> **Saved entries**
------------------------------------------------------------------------

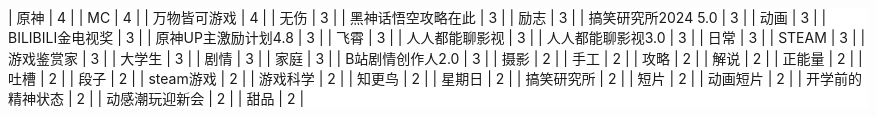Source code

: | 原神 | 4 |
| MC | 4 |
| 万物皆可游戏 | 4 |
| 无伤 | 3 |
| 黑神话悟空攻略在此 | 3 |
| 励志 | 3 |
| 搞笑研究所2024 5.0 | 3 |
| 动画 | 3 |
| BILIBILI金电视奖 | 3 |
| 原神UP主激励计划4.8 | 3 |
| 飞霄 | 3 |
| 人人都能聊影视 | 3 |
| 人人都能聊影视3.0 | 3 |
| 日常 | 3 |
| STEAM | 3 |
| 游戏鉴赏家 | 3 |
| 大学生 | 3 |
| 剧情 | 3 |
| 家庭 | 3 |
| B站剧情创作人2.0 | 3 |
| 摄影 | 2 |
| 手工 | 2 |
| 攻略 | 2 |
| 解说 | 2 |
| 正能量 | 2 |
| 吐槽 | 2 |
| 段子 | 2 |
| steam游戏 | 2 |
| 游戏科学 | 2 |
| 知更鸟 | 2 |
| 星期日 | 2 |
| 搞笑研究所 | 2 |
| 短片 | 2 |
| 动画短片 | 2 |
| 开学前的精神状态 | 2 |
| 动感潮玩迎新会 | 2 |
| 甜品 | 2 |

------------------------------------------------------------------------

> **Exercise objective**
Write out the data word for word, with every picture dropped.

> **Exercise solution**
Source code

: | 原神 | 4 |
| MC | 4 |
| 万物皆可游戏 | 4 |
| 无伤 | 3 |
| 黑神话悟空攻略在此 | 3 |
| 励志 | 3 |
| 搞笑研究所2024 5.0 | 3 |
| 动画 | 3 |
| BILIBILI金电视奖 | 3 |
| 原神UP主激励计划4.8 | 3 |
| 飞霄 | 3 |
| 人人都能聊影视 | 3 |
| 人人都能聊影视3.0 | 3 |
| 日常 | 3 |
| STEAM | 3 |
| 游戏鉴赏家 | 3 |
| 大学生 | 3 |
| 剧情 | 3 |
| 家庭 | 3 |
| B站剧情创作人2.0 | 3 |
| 摄影 | 2 |
| 手工 | 2 |
| 攻略 | 2 |
| 解说 | 2 |
| 正能量 | 2 |
| 吐槽 | 2 |
| 段子 | 2 |
| steam游戏 | 2 |
| 游戏科学 | 2 |
| 知更鸟 | 2 |
| 星期日 | 2 |
| 搞笑研究所 | 2 |
| 短片 | 2 |
| 动画短片 | 2 |
| 开学前的精神状态 | 2 |
| 动感潮玩迎新会 | 2 |
| 甜品 | 2 |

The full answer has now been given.